# Task requirements
Rewrite the lines from the one holding "ÚNETE A NUESTRO GRUPO EN TELEGRAM" through the last line, both included, with "Leave a Reply" changed to "Post a Reply" and nothing else altered. Leave out the pictures.

# Records provided
_____

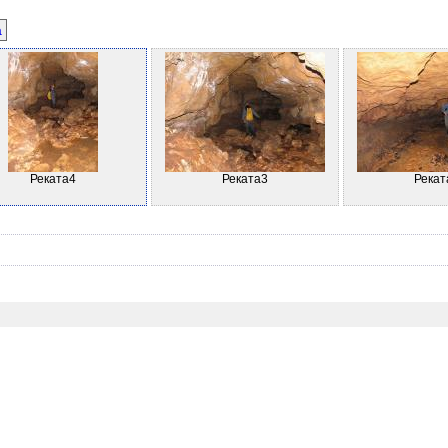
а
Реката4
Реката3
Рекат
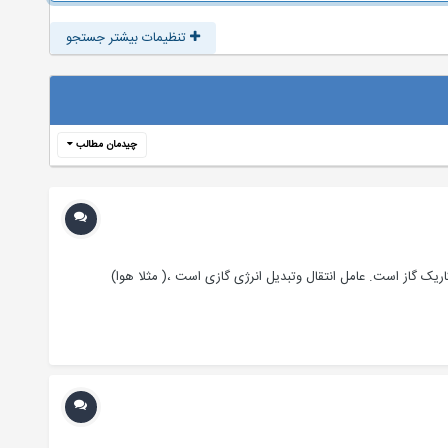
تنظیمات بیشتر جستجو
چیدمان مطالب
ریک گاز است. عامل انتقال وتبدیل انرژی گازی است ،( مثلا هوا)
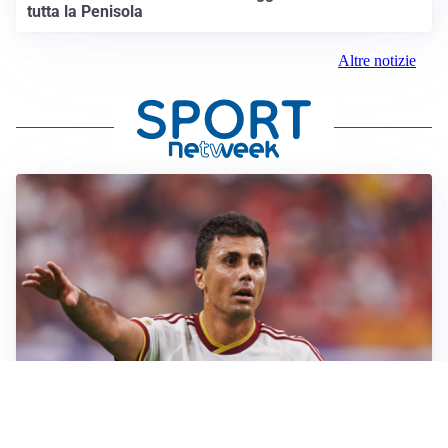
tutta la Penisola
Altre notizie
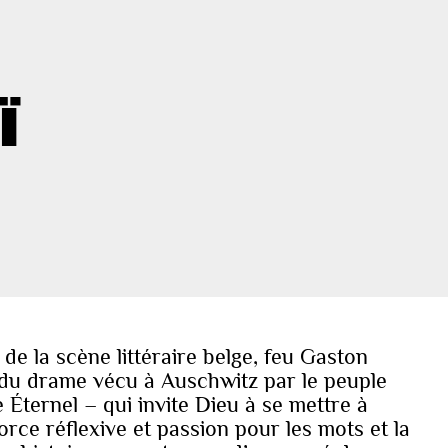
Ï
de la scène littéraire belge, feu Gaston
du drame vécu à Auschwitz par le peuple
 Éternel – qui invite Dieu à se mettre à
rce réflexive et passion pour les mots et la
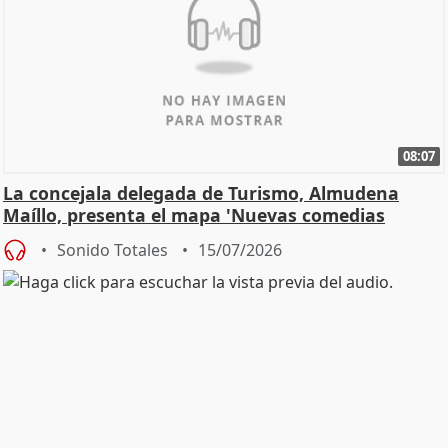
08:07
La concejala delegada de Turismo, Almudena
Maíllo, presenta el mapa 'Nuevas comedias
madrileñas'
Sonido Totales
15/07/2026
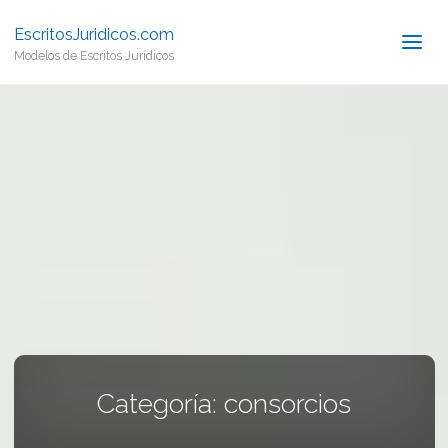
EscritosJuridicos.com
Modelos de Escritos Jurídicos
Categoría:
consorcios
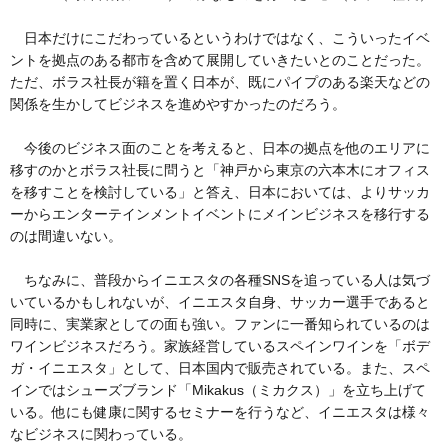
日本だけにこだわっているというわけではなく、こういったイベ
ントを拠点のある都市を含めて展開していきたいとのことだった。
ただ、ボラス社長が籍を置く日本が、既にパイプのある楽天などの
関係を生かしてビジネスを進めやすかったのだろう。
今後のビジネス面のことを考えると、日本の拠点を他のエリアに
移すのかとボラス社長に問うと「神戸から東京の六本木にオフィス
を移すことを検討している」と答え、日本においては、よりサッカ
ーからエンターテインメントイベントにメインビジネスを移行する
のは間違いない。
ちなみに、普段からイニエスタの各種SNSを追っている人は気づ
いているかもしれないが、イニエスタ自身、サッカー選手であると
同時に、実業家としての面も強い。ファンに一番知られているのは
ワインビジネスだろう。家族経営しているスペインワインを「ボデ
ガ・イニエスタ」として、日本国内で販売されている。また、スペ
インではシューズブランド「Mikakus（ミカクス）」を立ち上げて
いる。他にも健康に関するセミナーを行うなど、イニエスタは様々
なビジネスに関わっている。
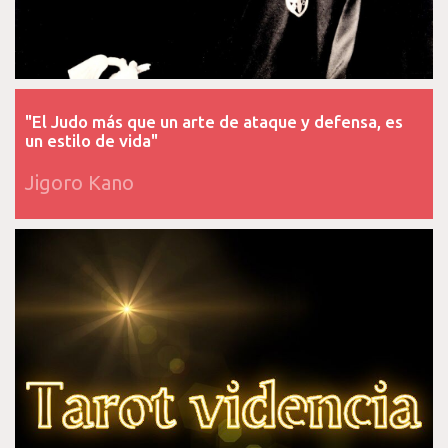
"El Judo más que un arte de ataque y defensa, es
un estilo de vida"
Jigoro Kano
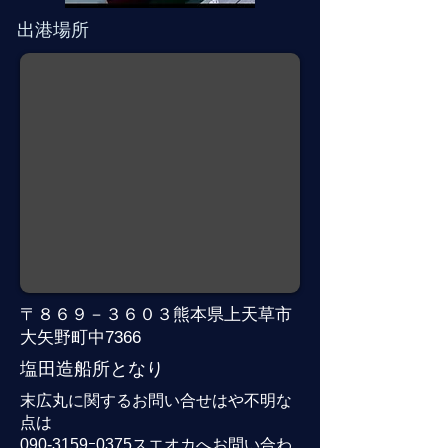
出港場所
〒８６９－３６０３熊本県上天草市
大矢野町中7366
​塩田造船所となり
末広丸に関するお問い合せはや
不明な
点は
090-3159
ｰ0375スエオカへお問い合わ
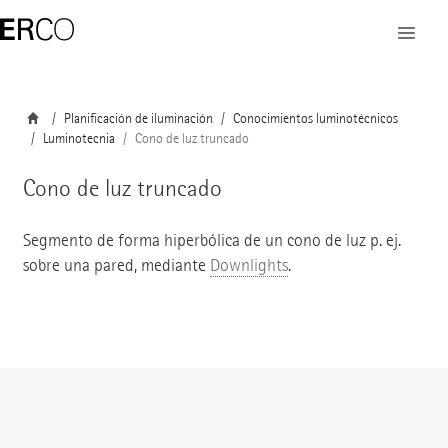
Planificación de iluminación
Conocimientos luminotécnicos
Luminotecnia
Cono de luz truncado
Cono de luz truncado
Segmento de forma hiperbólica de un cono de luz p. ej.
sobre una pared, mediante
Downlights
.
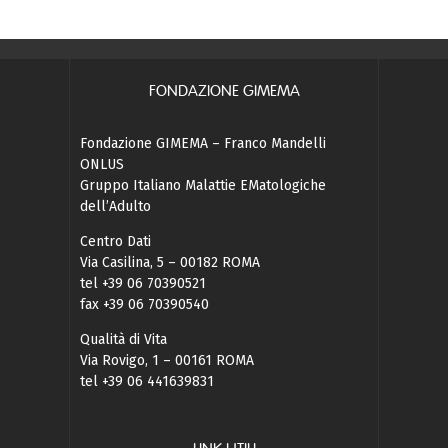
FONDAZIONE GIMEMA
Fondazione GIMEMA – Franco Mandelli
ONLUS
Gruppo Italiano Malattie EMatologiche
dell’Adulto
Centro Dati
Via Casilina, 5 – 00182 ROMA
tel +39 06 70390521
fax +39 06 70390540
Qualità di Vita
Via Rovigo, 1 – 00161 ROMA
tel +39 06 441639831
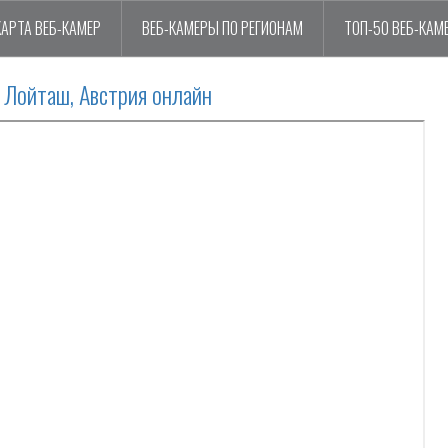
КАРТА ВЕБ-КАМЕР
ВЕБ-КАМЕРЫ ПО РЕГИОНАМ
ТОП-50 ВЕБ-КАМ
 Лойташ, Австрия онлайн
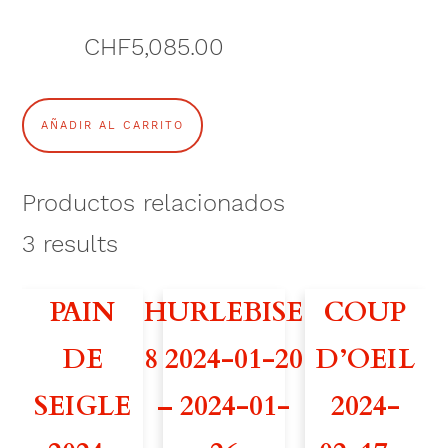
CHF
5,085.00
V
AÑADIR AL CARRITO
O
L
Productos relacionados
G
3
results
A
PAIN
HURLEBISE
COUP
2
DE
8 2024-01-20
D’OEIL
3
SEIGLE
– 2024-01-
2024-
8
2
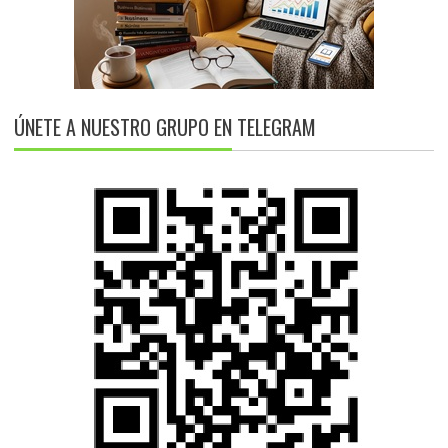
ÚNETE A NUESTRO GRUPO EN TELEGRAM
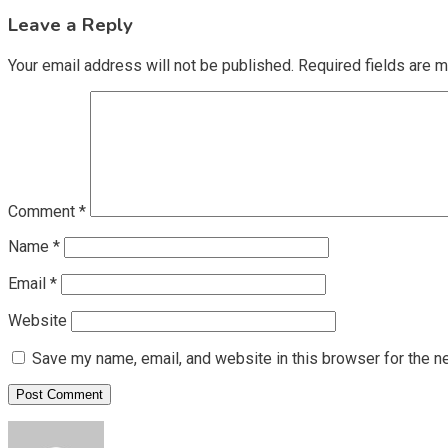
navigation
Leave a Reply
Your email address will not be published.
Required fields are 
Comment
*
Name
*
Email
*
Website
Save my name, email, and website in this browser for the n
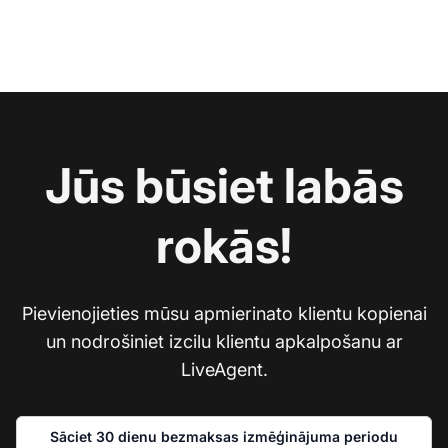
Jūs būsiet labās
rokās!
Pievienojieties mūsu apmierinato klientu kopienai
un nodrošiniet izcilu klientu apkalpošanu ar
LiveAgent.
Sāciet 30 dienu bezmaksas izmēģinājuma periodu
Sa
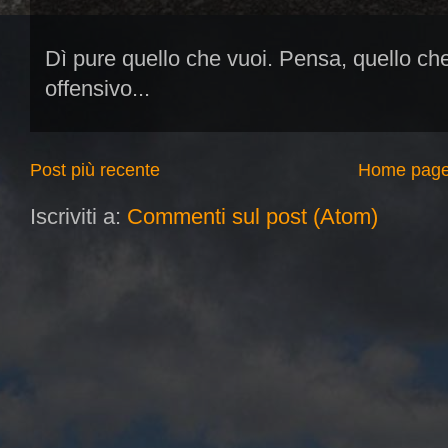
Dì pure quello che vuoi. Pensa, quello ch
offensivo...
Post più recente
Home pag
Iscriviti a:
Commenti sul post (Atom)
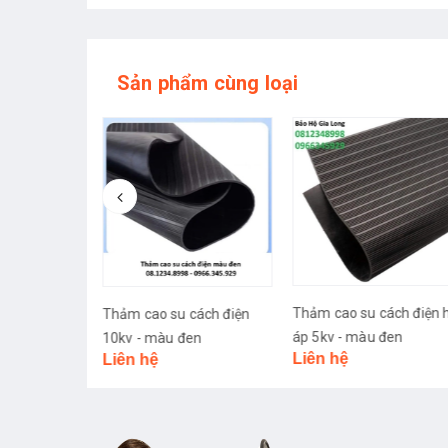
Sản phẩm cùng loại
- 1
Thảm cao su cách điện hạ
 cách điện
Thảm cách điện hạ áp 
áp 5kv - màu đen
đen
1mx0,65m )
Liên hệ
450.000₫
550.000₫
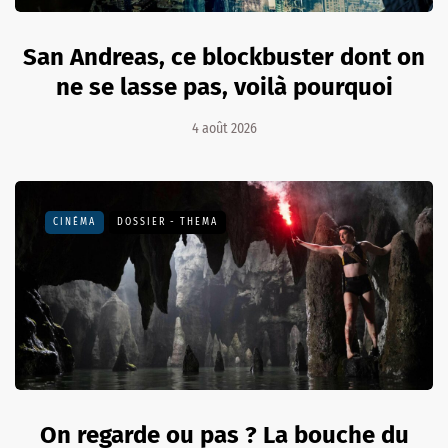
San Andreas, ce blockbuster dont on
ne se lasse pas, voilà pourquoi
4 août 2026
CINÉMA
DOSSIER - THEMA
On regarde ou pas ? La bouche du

_____

# Your response
ÚNETE A NUESTRO GRUPO EN TELEGRAM
navigation
Post a Reply
Your email address will not be published.
Required fields are 
Comment
*
Name
*
Email
*
Website
Save my name, email, and website in this browser for the n
Jūs būsiet labās
rokās!
Pievienojieties mūsu apmierinato klientu kopienai
un nodrošiniet izcilu klientu apkalpošanu ar
LiveAgent.
Sāciet 30 dienu bezmaksas izmēģinājuma periodu
Sa
Dì pure quello che vuoi. Pensa, quello ch
offensivo...
Post più recente
Home pag
Iscriviti a:
Commenti sul post (Atom)
Sản phẩm cùng loại
- 1
Thảm cao su cách điện hạ
 cách điện
Thảm cách điện hạ áp 
áp 5kv - màu đen
đen
1mx0,65m )
Liên hệ
450.000₫
550.000₫
San Andreas, ce blockbuster dont on
ne se lasse pas, voilà pourquoi
4 août 2026
CINÉMA
DOSSIER - THEMA
On regarde ou pas ? La bouche du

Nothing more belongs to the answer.